Diğer yandan oyuncu seçimlerinin çok iyi olduğunu eklemek gerek. Doğu Demirkol'un böyle bir filmde böyle bir performans göstereceğinden şüpheliydim. Onun yeteneği belliydi ama yine de erkendi. Yönetmen etkisi kesin vardır. Bu da Ceylan'ın başarısıdır. Demirkol'u izleyip, onda baş rolü verecek ışığı görmek ve cesarete sahip olmak kolay değil. Bu arada Demirkol'u ne kadar beğensem de filmi izledikten sonra Sinan karakteri için kafamda beliren imge sürekli Fatih Artman suratı oldu.

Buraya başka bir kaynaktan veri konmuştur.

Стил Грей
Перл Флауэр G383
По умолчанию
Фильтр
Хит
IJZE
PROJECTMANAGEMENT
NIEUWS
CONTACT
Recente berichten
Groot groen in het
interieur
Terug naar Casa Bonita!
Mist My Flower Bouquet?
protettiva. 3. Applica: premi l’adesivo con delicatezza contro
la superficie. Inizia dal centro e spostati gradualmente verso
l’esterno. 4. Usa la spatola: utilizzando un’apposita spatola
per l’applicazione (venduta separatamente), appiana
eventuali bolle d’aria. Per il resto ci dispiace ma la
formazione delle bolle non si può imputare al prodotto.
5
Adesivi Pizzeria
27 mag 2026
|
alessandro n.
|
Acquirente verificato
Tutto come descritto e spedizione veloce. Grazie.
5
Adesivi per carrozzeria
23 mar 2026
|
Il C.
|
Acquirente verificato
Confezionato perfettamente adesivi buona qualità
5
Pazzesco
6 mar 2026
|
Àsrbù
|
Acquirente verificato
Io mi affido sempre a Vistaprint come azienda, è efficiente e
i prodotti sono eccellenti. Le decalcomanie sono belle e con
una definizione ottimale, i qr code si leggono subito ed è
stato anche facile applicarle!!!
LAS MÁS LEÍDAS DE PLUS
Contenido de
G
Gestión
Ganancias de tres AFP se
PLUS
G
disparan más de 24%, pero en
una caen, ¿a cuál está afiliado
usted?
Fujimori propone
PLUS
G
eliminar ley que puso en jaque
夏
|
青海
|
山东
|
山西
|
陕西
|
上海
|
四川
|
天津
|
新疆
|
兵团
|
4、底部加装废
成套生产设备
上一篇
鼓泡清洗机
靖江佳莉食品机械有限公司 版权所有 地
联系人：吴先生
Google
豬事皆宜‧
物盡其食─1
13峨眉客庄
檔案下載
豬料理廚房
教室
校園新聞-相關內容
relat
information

Ama bana göre filmin yıldızı Murat Cemcir'di. Ondan da böyle bir performans beklemiyordum. Onun komediye alıştıran tarzı ve geçmişi bizi canlandırdığı karakterden soğutabilirdi. Hiç öyle bir durum yaşanmadı. Belki de tek sıkıntı baba-oğul iki karakterin birbirine yakın yaşlarıydı. Cemcir 1976, Demirkol 1985 doğumlu. Bu bilgiyi bilmesek de tiplerden aynı çıkarımı yapabilirdik. Filmin önemli falsolarından biri belki de. Ama oyuncular, yetenekleriyle o açığı kapatıyorlar.
Bunlar önemli eleştiriler değil. Benim nazarımda harika bir film. Yine de Bir Zamanlar Anadolu'da, bir numaram olmaya devam edecektir. Fakat aralarında çok büyük bir fark olmayacak. Ve Ahlat Ağacı'nın bende çok büyük yer edinmesini sağlayan sonu olacak. (Bundan sonrası ağır spoiler).
Birçok insan, filmi karamsar olduğunu söyledi. Haklılar. Yaklaşık 3 saat boyunca, bir yere ait olamayan, çabalayan, didinen ve coğrafyasına mahkum kalan insanları izliyoruz. Üstelik zaman zaman intihar imgesi de gözümüze giriyor. Filmin sonunda bu karamsarlık tavan yapıyor. İdris'in o vurucu monologunun ardından tükeniyoruz. Sinan da tükeniyor. İdris uyanıyor. O ve izleyici aynı anda kötü bir sonla karşılaşacaklarını zannediyorlar. Fakat kuyuda çalışan Sinan'ı görüyoruz. Çıkmayacak suyu çıkarmak için yerin altında kürek sallarken. Sisifos gibi. Olması gerektiği gibi. Bu toprakların ihtiyacı gibi.
Ne olursa olsun kazmaya devam edeceğiz. Etmek zorundayız... Zor... İlk tercihimiz de değil ama olması gereken de bu.
O yüzden; çok yaşa Nuri Bilge Ceylan....
2 yorum:
bu filmi şimdi mi izledin? gerçekten merak ettim sinemalarda oynarken neden gitmediğini. para yok desem ultra fakir olmak gerek, zaman yok desem ultra meşgul olmak gerek, sinema sevmiyorum evde rahat ediyorum güzel bir bahane sanki...
sinemada izledim; 2 haziran cumartesi günü caddebostan kültür merkezi'nde.